Ante un panorama actual inestabilidad económica a nivel global, se suma al deterioro de los precios de las materias primas y a la caída del precio del petróleo.
Esto ha provocado unas expectativas económicas paupérrimas para los países latinoamericanos. El Banco Interamericano de Desarrollo estima que el crecimiento económico para el periodo 2015-2017 será en promedio de tan solo 2.7%, un nivel muy por debajo del 4.7% de crecimiento promedio durante el periodo pre-crisis de 2003-2008.

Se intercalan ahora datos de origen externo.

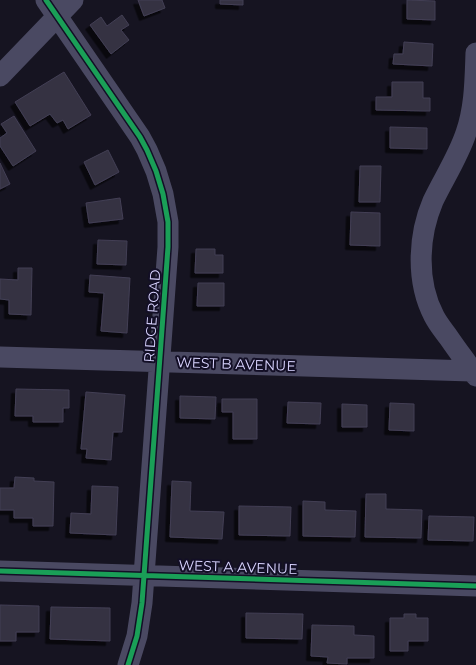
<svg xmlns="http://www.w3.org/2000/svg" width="476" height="665" viewBox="0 0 476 665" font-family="Montserrat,sans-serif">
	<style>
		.building { fill: #343243; stroke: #433f54; filter: url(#shadow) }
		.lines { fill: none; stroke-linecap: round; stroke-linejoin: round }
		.minor { stroke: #4a4962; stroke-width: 21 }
		.cycleway-casing { stroke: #130f26; stroke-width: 8 }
		.cycleway { stroke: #1a9f57; stroke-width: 5 }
		.labels { text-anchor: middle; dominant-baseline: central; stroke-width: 4; stroke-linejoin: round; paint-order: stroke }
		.street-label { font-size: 14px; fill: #d9d4ff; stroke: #130f26 }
	</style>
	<defs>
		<filter id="shadow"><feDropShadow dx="-4.5" dy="4.5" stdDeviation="0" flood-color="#0009"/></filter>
	</defs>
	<rect width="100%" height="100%" fill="#161421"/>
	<!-- building -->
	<path class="building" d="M 138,0 L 162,0 L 165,8 L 144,16 Z
		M 220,0 L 243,0 L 243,5 L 220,4 Z
		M 407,0 L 435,1 L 435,20 L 407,19 Z
		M 122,15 L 129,25 L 121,30 L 129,40 L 111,54 L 90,25 L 101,17 L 107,26 Z
		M 404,42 L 433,44 L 432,66 L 393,64 L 394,54 L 403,54 Z
		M 64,72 L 91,115 L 68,129 L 63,120 L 57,123 L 50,114 L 30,126 L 15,102 Z
		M 392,82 L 423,82 L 423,98 L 430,98 L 430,111 L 376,110 L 376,97 L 392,97 Z
		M 14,116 L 36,151 L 13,166 L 0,146 L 0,138 L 7,133 L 1,124 Z
		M 390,127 L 427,128 L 427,149 L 390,148 Z
		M 108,150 L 119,172 L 95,185 L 84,162 Z
		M 0,163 L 10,184 L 0,189 Z
		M 360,166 L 381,166 L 380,202 L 359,202 Z
		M 120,198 L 123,219 L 89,223 L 86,203 Z
		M 351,212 L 380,213 L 380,246 L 350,245 Z
		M 98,240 L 127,241 L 126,265 L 97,264 Z
		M 196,249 L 215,249 L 215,255 L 223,255 L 223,273 L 195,273 Z
		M 18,268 L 32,268 L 31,315 L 9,314 L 9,300 L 0,299 L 0,279 L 18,280 Z
		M 90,275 L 130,278 L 127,333 L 101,331 L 104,293 L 89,292 Z
		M 198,283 L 224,283 L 224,306 L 197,306 Z
		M 16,389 L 69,390 L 69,408 L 63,408 L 63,422 L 33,422 L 33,416 L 15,416 Z
		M 86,392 L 125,395 L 122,432 L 113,432 L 111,460 L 86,458 L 87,449 L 81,449 Z
		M 180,396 L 216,397 L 215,419 L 180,418 Z
		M 222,399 L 257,399 L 257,439 L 233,439 L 233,412 L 222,412 Z
		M 288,402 L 321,403 L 320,424 L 287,423 Z
		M 390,403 L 414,404 L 414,431 L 389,430 Z
		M 342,404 L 367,405 L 367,427 L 342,427 Z
		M 15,477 L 34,478 L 34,481 L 54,482 L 53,526 L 33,526 L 33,518 L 14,518 L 14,510 L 0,510 L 0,488 L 14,488 Z
		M 172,481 L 191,482 L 190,511 L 224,512 L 222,539 L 170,537 Z
		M 92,486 L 118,487 L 116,535 L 70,533 L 71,513 L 91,514 Z
		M 366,494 L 386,494 L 386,509 L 422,510 L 421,538 L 365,537 Z
		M 303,501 L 325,502 L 325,510 L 356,511 L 355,537 L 303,536 Z
		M 239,506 L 291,507 L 290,536 L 239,535 Z
		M 429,516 L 474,517 L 473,541 L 428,540 Z
		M 0,605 L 39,606 L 39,632 L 16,632 L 16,641 L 0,641 Z
		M 51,607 L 110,608 L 110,641 L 50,639 Z
		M 246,613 L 303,614 L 302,639 L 246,638 Z
		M 404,614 L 416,614 L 416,618 L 428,618 L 428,641 L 408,641 L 408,651 L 390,651 L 390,618 L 404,618 Z
		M 312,625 L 354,626 L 354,635 L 374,636 L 374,658 L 347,658 L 347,664 L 327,663 L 328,657 L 311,656 Z"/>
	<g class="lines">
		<!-- minor -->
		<path class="minor" d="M 46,0 L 140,137 L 147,150 L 156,171 L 163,194 L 168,222 L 168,247 L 142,603 L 137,636 L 128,665
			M 476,53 C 475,80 475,107 466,133 C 458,157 444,178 433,201 C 418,236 416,282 434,316 C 438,324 444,331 449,338 C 458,351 467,363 476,376
			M 0,76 L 73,0
			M 0,357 L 472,371
			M 0,571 L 476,586"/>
		<!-- cycleway casing -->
		<g class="cycleway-casing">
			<path id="cycleway" d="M 46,0 L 140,137 L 147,150 L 156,171 L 163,194 L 168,222 L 168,247 L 142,603 L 137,636 L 128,665
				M 0,571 L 476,586"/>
		</g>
		<!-- cycleway -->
		<use href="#cycleway" class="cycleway"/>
	</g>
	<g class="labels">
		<!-- street labels -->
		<g class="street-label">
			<text transform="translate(152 316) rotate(-86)">RIDGE ROAD</text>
			<text transform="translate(236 364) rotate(2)">WEST B AVENUE</text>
			<text transform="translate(238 567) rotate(2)">WEST A AVENUE</text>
		</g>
	</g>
</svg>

Ante este panorama, el BID recomienda el tratamiento clásico de librito para lidiar con las rescisiones económicas, consistente en elevar los ingresos, aumentar la eficiencia del gasto público y reducir los subsidios/ayudas sociales a los que viven en pobreza.

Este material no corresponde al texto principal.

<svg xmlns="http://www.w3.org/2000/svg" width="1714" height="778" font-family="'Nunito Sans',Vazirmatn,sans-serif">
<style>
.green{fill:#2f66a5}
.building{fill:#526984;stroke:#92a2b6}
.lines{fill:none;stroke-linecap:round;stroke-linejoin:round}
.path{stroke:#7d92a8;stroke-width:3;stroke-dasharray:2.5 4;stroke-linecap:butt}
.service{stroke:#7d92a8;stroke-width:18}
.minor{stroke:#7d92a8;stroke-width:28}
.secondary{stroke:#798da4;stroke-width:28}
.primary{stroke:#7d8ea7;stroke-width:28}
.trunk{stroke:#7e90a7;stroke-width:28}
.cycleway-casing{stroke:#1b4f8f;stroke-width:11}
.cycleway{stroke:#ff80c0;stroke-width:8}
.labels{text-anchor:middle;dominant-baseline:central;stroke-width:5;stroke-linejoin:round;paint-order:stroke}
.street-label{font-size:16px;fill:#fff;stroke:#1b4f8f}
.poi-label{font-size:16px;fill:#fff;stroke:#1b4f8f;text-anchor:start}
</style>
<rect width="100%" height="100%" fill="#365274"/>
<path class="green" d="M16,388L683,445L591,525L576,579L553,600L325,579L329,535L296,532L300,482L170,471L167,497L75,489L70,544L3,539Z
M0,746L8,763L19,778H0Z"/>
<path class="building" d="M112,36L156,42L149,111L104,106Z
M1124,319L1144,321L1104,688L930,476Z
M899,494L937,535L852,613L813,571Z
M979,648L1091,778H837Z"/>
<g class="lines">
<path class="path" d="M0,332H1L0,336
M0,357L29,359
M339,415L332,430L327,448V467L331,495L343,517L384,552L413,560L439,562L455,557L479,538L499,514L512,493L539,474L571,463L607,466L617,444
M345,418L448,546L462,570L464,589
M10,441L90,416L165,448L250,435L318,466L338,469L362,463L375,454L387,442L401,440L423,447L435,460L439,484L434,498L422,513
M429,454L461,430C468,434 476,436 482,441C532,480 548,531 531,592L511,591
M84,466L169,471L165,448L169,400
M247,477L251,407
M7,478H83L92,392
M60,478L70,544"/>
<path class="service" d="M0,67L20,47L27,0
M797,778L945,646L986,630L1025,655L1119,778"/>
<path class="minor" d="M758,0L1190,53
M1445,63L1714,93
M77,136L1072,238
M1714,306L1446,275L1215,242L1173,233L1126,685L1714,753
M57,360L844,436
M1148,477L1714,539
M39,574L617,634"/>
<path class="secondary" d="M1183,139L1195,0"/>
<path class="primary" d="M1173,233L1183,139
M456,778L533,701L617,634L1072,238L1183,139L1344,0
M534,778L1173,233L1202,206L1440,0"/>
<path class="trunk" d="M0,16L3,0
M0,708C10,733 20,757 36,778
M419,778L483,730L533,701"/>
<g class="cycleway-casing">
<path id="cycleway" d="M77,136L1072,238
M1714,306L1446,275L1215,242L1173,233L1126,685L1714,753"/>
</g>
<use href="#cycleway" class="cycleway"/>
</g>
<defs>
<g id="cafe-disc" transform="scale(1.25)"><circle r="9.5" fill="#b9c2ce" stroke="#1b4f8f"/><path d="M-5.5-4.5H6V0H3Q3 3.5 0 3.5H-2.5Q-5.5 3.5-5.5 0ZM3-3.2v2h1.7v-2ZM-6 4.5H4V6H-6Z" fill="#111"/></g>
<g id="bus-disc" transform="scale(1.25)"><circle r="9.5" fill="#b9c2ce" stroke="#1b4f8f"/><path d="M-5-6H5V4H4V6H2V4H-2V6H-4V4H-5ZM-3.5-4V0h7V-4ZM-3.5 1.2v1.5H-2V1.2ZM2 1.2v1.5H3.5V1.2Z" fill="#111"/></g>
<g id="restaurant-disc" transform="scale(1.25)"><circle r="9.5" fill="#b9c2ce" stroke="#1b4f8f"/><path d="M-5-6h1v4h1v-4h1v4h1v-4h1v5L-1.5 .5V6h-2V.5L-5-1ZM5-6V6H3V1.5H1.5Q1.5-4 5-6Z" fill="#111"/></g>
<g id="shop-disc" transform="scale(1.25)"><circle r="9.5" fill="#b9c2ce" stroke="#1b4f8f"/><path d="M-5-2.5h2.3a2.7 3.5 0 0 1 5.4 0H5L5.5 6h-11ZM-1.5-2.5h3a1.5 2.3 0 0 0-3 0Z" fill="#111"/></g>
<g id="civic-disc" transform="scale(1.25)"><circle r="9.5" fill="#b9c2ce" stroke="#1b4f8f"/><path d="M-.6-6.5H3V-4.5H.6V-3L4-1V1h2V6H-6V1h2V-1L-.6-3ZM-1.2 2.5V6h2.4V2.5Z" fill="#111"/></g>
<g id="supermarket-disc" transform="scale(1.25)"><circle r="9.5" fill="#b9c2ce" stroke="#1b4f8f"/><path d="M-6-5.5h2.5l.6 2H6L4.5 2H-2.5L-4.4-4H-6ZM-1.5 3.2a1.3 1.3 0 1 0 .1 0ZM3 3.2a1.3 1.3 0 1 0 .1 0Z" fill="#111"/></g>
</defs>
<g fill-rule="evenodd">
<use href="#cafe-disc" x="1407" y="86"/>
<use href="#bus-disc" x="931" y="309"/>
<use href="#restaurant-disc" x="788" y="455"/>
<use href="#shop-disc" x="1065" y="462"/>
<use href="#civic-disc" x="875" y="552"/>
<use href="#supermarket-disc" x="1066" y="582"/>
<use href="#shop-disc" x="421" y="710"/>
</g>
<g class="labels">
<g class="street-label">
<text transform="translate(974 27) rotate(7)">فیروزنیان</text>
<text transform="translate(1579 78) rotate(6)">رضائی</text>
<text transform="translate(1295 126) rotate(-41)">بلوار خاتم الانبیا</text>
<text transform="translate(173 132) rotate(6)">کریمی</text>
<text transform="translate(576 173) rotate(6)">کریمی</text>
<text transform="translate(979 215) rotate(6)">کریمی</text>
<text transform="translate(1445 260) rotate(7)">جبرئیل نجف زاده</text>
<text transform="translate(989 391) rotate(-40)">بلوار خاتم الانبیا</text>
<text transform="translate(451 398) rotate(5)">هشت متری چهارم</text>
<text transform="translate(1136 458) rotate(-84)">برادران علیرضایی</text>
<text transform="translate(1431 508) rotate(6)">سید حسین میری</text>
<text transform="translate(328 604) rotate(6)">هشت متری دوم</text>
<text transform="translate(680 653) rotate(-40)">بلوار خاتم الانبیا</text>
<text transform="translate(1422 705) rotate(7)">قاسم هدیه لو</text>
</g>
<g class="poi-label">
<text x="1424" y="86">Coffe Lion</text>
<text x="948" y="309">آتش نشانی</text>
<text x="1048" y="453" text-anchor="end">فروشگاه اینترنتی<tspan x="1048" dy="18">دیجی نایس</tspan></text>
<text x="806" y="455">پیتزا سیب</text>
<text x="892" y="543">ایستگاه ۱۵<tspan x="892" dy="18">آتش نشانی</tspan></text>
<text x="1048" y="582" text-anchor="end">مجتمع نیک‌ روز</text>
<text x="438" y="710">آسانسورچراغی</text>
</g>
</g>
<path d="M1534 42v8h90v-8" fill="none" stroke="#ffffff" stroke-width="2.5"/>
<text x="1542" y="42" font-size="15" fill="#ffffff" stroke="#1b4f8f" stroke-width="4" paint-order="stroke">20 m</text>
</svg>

Sin embargo, como la historia ha sido testigo en numerosas ocasiones, estas medidas chocan con una realidad en la que los ingresos siempre son insuficientes, el gasto público dista mucho de ser eficiente y mucho menos transparente, los apoyos sociales son utilizados como un paliativo a un problema estructural de falta de empleo y educación, sumado al fenómeno de la desigualdad: 10 de los 15 países más desiguales del mundo son lamentablemente latinoamericanos.
Los problemas básicos de la región solo serán resueltos en la medida en que podamos alcanzar como nación – y como región – un mayor crecimiento económico. El estancamiento inercial solo nos condenará a regresar a la época oscura de gobiernos populistas y totalitarios.
La fórmula viable no se encuentra en elaborados modelos matemáticos y recomendaciones emitidas por instituciones que no se apegan a la realidad, sino en un conjunto de medidas que logren verdaderamente el desarrollo en el tiempo disponible y dentro de la democracia.
Se necesita integración, modernización, mejor infraestructura, una tributación más efectiva, mejor invertida, y un mayor acceso al capital. Además, urgen multiplicadores de productividad y estrategias de desarrollo productivo que sean fuerzas impulsoras de la infinidad de recursos y talentos con los que cuentan los países latinoamericanos.
Puesto en palabras más simples, es necesario lograr una congruencia entre tiempo, medios y fines.